Periodic Reporting for period 1 - STrkB (The structural biology of TrkB-BDNF signalling)
Reporting period: 2017-07-01 to 2019-06-30
Among the major neurotrophins, the brain-derived neurotrophic factor (BDNF) molecules act by binding to the TrkB receptor, a type-I membrane protein. This leads to TrkB dimerization, auto-phosphorylation and initiates downstream signalling events. However, the molecular architecture of this complex and the mechanism of signal propagation across the plasma membrane remained unknown.
BDNF expression levels in the brain are diminished in neurodegenerative conditions such as Alzheimer’s and Parkinson’s diseases. It is proposed that onset of disease occurs before the characteristic morphological changes readily observable in the brain, starting at the level of synaptic dysfunction.

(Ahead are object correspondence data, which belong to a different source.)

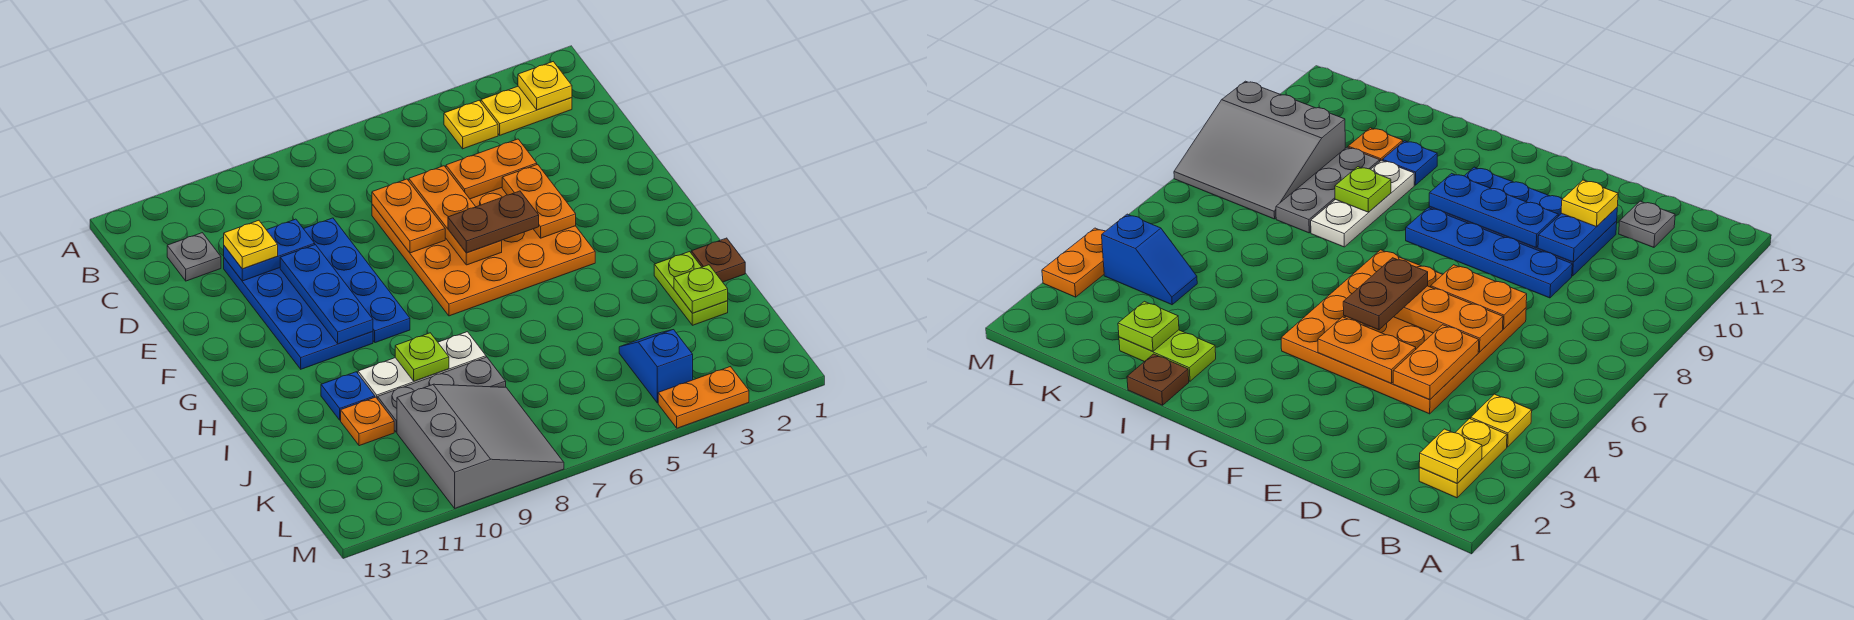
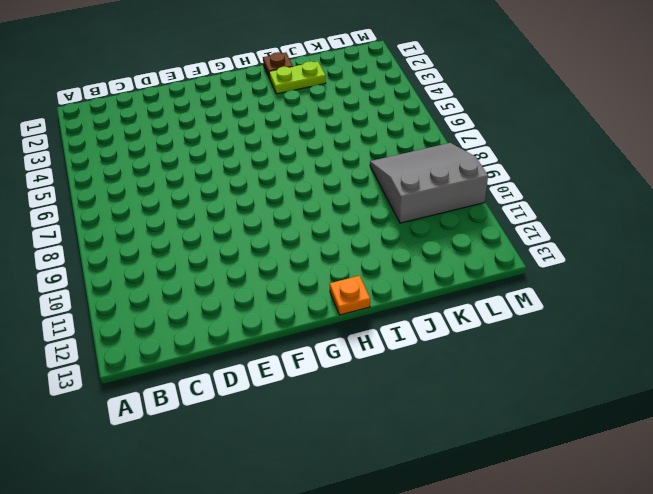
orange plate H13 level 1 -> orange plate J11 level 1
none -> yellow plate B2:B3 level 1
none -> yellow plate B4 level 1
none -> grey plate C12 level 1

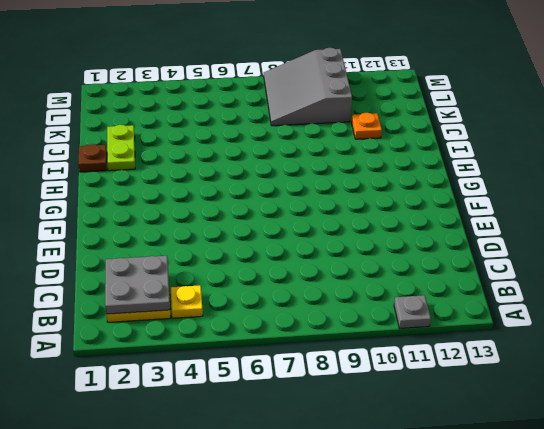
grey plate A11 level 1 -> grey plate C12 level 1
grey plate B2:C3 level 2 -> yellow plate B2 level 2
none -> orange plate D4:G7 level 1
none -> blue plate D9:G9 level 1
none -> blue plate D10:G11 level 1

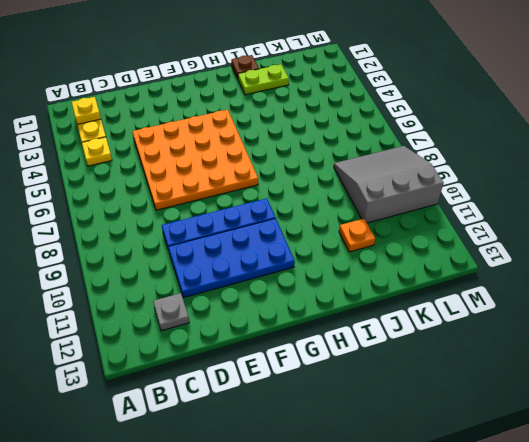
none -> white plate I8:I10 level 1
none -> blue plate I11 level 1
none -> grey plate J8:J10 level 1

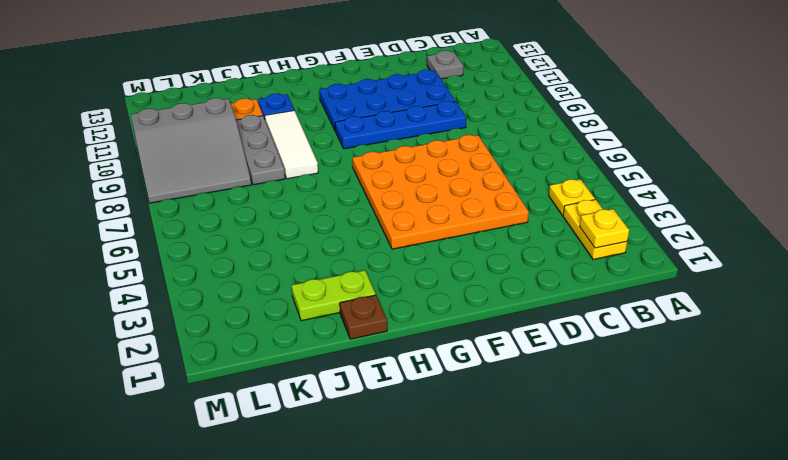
white tile I8:I10 level 1 -> white plate I8:I10 level 1
none -> blue slope K4:L4 level 1 top L
none -> orange plate M3:M4 level 1
none -> orange plate D4:D5 level 2

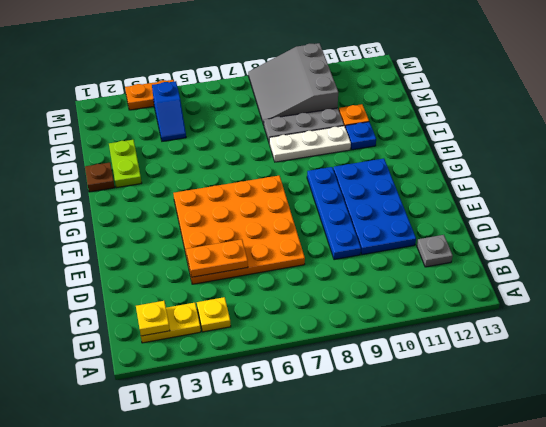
none -> orange plate D6:F6 level 2
none -> orange plate D7:E7 level 2
none -> blue plate D10:D11 level 2

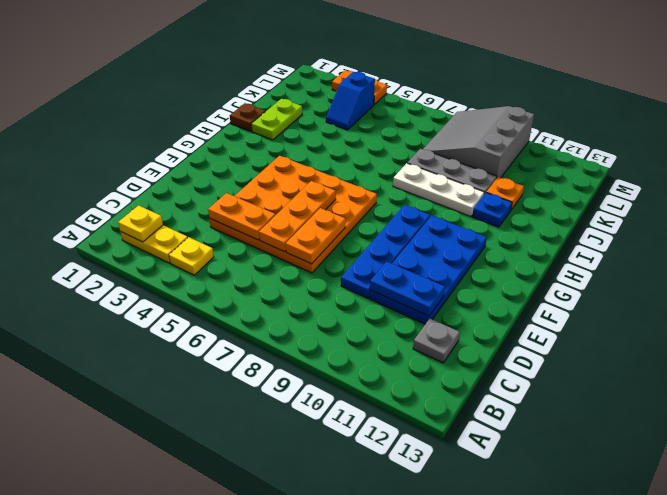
none -> orange plate E4:F4 level 2
none -> blue plate E10:G10 level 2
none -> lime plate I9 level 2

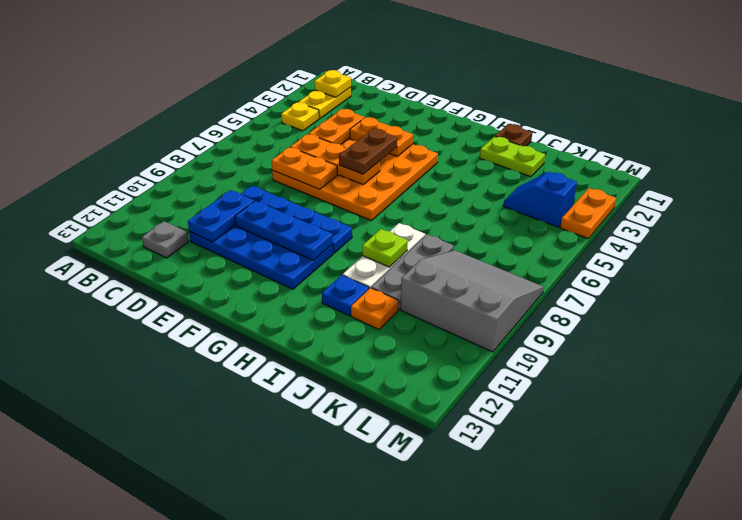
none -> lime plate J2 level 2
none -> yellow plate D11 level 3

Therefore, future approaches for the treatment of neurodegenerative diseases are proposed to include “synaptic repair”, which targets pathophysiology before pathogenesis. Due to its functions, therapies exploiting the use of BDNF and functional mimetics have been proposed, yet clinical trials performed to date led to inconclusive results due to its lack of stability and solubility.

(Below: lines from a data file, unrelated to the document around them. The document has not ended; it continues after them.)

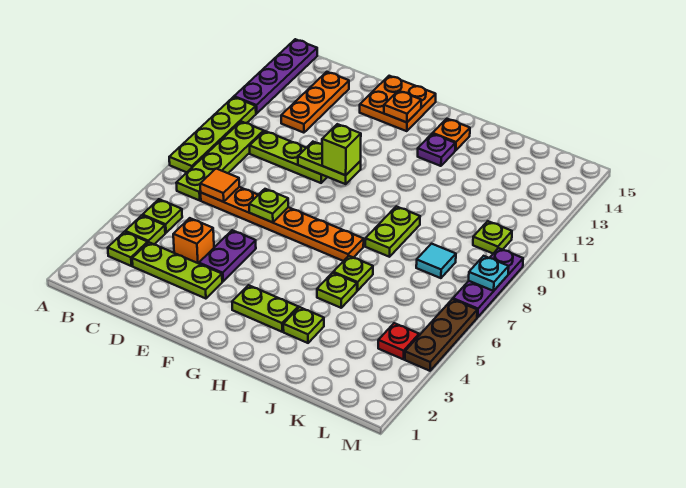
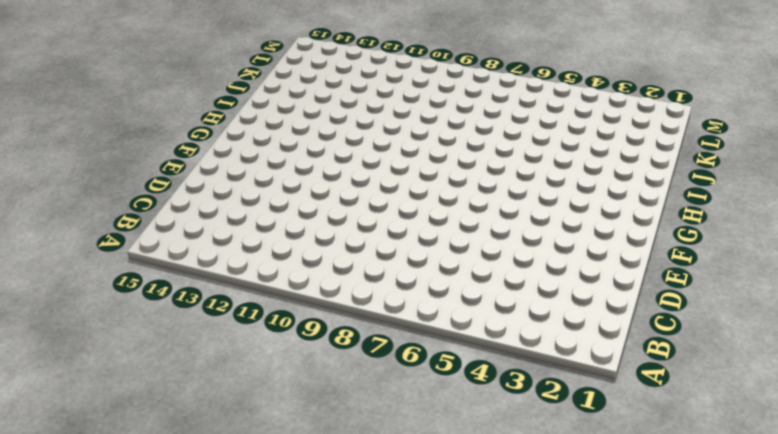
none -> lime plate A8:A11 level 1
none -> purple plate A12:A15 level 1
none -> lime plate B3 level 1
none -> lime plate B4 level 1

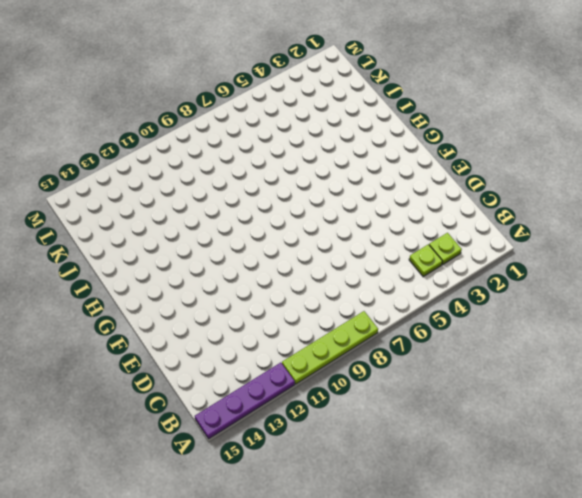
none -> lime plate B5 level 1
none -> lime plate B7:B10 level 1
none -> lime plate C3:E3 level 1
none -> orange plate C7:H7 level 1

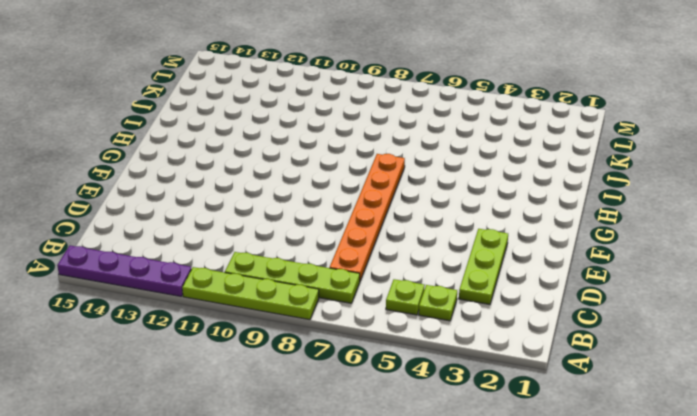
none -> lime plate B3 level 1
none -> lime plate C10:E10 level 1
none -> orange plate C12:C14 level 1
none -> orange brick D4 level 1

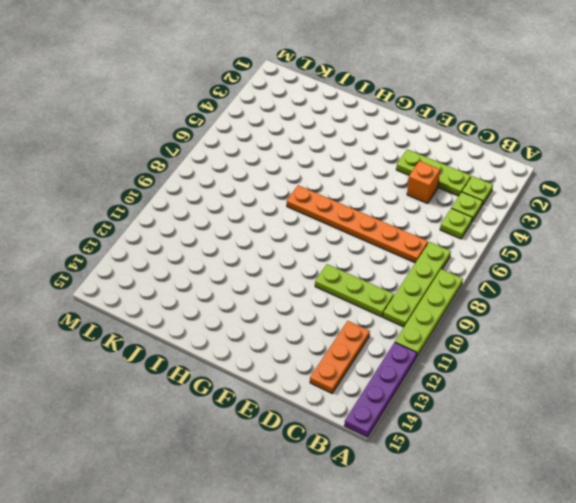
none -> purple plate E4:E5 level 1
none -> orange plate E14:F15 level 1
none -> lime plate G3:H3 level 1
none -> purple plate H13 level 1

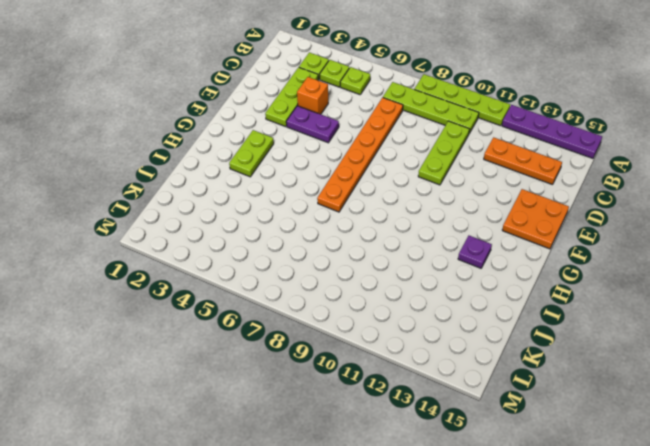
none -> orange plate H14 level 1
none -> lime plate I3 level 1
none -> lime plate I5 level 1
none -> lime plate I6 level 1

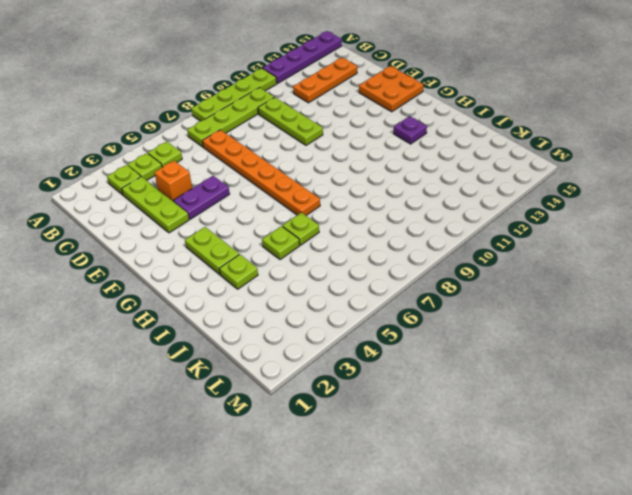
none -> orange plate H14 level 1
none -> lime plate I8:I9 level 1
none -> cyan tile K8 level 1
none -> red plate L4 level 1

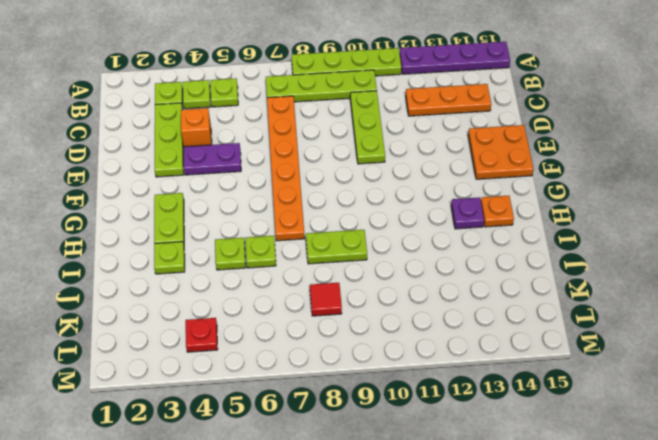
red tile K8 level 1 -> cyan tile K8 level 1
none -> lime plate L10 level 1
none -> brown plate M4:M6 level 1
none -> purple plate M7:M9 level 1
none -> orange tile C7 level 2

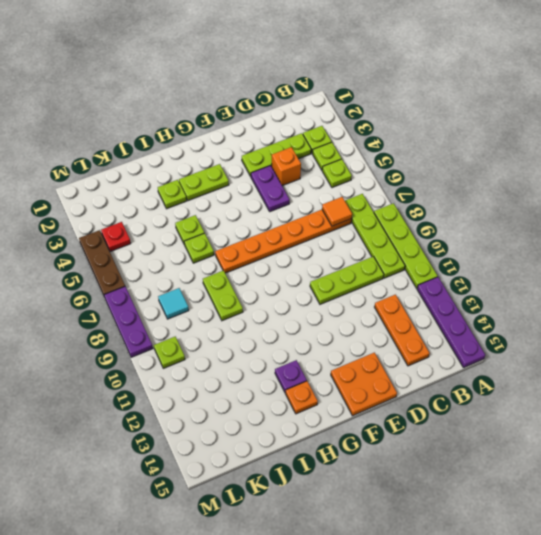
none -> lime plate E7 level 2
none -> lime plate E10:F10 level 2
none -> orange plate F14 level 2
none -> cyan plate M8 level 2

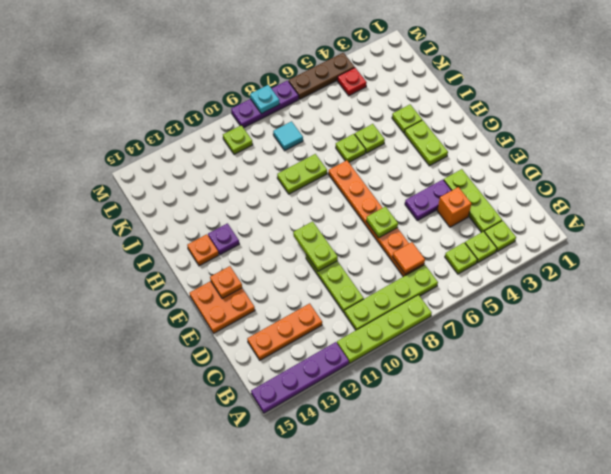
none -> lime brick F10 level 3

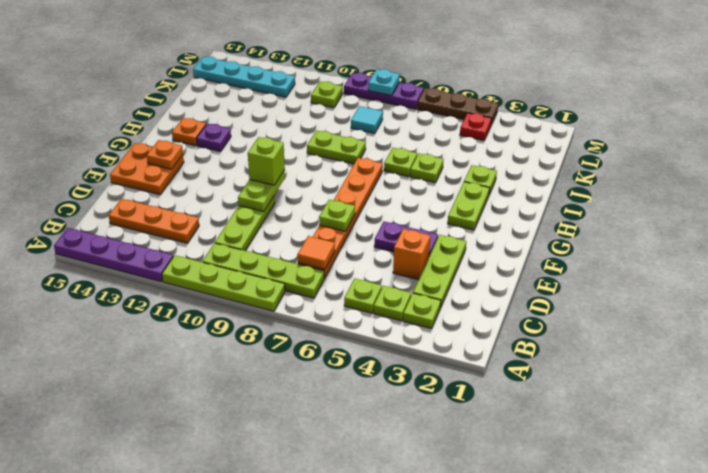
cyan plate L12:L15 level 1 -> none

To understanding the mechanism of BDNF-dependent TrkB signalling, and provide a platform for novel therapies targeting this pathway, the overall objective of this project was to define in structural and mechanistic terms the steps leading to TrkB activation upon BDNF binding. Using a combination of X-ray crystallography, single-particle cryo-electron microscopy and complementary biophysical techniques, this project provided the first insights into the organization of the BDNF-TrkB complex in the extracellular region.